Bank of England governor vows on first day to take prompt action on Covid-19

The new governor of the Bank of England has started his first day in the job vowing to take “prompt action again” to deal with the economic fallout from the coronavirus pandemic.

Andrew Bailey, who took over from Mark Carney on Monday, said the Bank was in discussions with epidemiologists to better understand how long the virus is likely to hit businesses.

Most economists agree the worldwide economic fallout is likely to be extreme, with forecasts for a recession already made.

Andrew Bailey, with Mark Carney last week, as the bank cut interest rates (Peter Summers/PA)

Mr Bailey, who also spoke to the Prime Minister on Monday, said: “There’s two parts. First of all, of course, is how long Covid itself is going to go on for, obviously that’s not something that, as a central bank, we have an expertise in.

“We’re working very closely with epidemiologists to understand that. That will obviously have an effect on the economy, no question about that.

“The second part, which we emphasised last week, which we are very keen also to ensure doesn’t happen, is that the economic effects that materialise during the period of Covid then get extended onwards, by virtue of effectively the damage that’s done to the economy, and that’s something that we want to want to minimise and stop.

“And that’s why you saw prompt action last week.”

Last Wednesday the Bank of England slashed interest rates from 0.75% to 0.25% and announced further Bank measures to ensure businesses do not run out of cash to function and pay their staff.

Mr Bailey was speaking hours after the US Federal Reserve also slashed interest rates and pumped 1.5 trillion dollars (£1.22 trillion) into the markets to try to persuade investors that there are enough US dollars in the system.

Mr Bailey said the co-ordinated action on US dollars was “a step forward”.

He added: “You saw some pretty big dislocations in financial markets last week, in particular in dollar financial markets, which of course are global by nature.

“So the fact that the Fed, with the other central banks, have extended swap lines so we can provide essentially three-month dollar money. Dollar money is a step forward.

“We’re going to see how that works its way through the markets today, in the coming days, to see what effect it has, but I would emphasise that this is strong co-ordination among central banks.”

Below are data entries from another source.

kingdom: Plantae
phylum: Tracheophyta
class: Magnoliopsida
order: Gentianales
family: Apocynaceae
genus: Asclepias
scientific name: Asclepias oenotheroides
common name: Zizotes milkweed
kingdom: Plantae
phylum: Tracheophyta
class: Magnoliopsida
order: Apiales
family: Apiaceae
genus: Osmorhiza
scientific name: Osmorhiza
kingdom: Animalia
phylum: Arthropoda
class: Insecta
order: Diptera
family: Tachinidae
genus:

Economists are expecting heavy recessions not seen since the financial crisis, but point out that with the situation changing so rapidly, it remains difficult to create precise predictions.

James Smith, an economist at ING Economics, said the UK can expect “a sizeable hit to consumer activity, particularly concentrated in travel and hospitality, including restaurants, and mostly hitting during the second quarter.”

He added ING expects a further interest rate cut by the Bank of England to 0.1%, with the UK likely to enter a technical recession.